Plus d’explorations, moins de touristes
Tech 11 min
« Sans maîtrise de l’espace, pas de souveraineté » pour la France et l’Europe
Crédits : inhauscreative/iStock

La petite phrase est signée Emmanuel Macron, durant son discours sur la stratégie spatiale européenne. Le Président cible large en évoquant course à l'armement, exploration, vols habités, souveraineté… Sur ce dernier point, il s’est montré intraitable envers les « non européens »… oubliant un peu vite le Health Data Hub.

Hier, les dirigeants européens se sont rencontrés à Toulouse pour affirmer leur volonté commune « de travailler en étroite collaboration pour propulser l’Europe en position de leader mondial de l’Espace ». Comme avec les géants du Net, l’Europe est pour le moment prise en tenaille entre le continent américain (États-Unis) d’un côté et asiatique de l’autre (Chine, Japon, Inde).

Trois « accélérateurs » étaient à l’honneur : l'espace pour un avenir vert, une réponse rapide et résiliente aux crises, ainsi que la protection des actifs spatiaux. La Commission européenne avait pour rappel déblayé le terrain la veille avec sa « boussole stratégique » dont le but est notamment de « faire face aux menaces actuelles et futures ».

Emmanuel Macron en mode « Pirelli »

De son côté, Emmanuel Macron en a profité pour faire un discours sur la stratégie spatiale française et européenne. Dans son introduction, la question de la souveraineté était centrale : 

« Sans maîtrise de l’espace, en effet, pas de souveraineté technologique. L’accès à Internet, la navigation par satellite, tout cela dépend en grande partie de l’espace. Sans maîtrise de l’espace, pas de souveraineté industrielle et économique au-delà des dizaines de milliers d’emplois […] Sans maîtrise de l’espace, pas d’avancée scientifique ni de connaissance fine des grands enjeux environnementaux et climatiques. Sans maîtrise de l’espace, pas de souveraineté stratégique et militaire ».

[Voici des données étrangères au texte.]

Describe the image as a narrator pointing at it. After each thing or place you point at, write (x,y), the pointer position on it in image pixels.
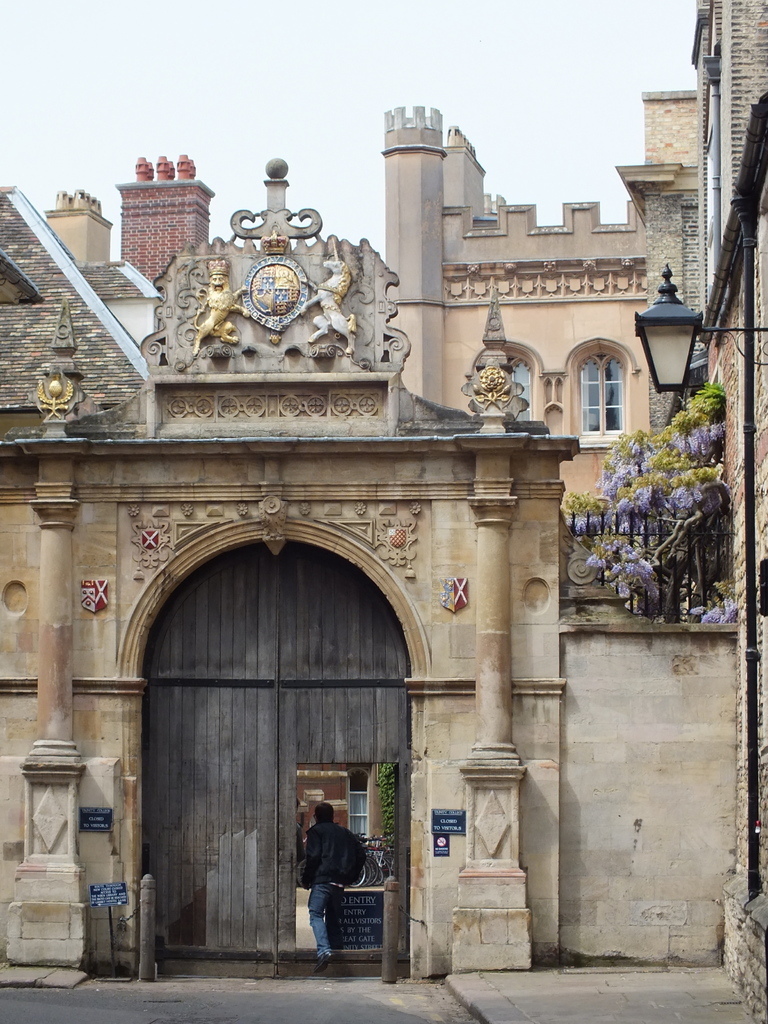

De la maîtrise des réseaux de communication à l’observation des mouvements des différentes armées sur la planète, « le spatial est devenu aussi un des nouveaux lieux des conflictualités contemporaines ». Un discours parfaitement aligné sur celui de la Commission européenne

Pour le Président de la République, « sans maîtrise de l'espace, il n’existe pas au fond de puissance complète capable tout à la fois de maîtriser pleinement son destin et de conquérir de nouvelles frontières. Pour toutes ces raisons, l'espace est une priorité de la présidence française mais aussi car la France est, de manière concomitante, co-Présidente du Conseil de l'Agence spatiale européenne avec le Portugal ».

L’Europe a loupé plusieurs « tournants stratégiques »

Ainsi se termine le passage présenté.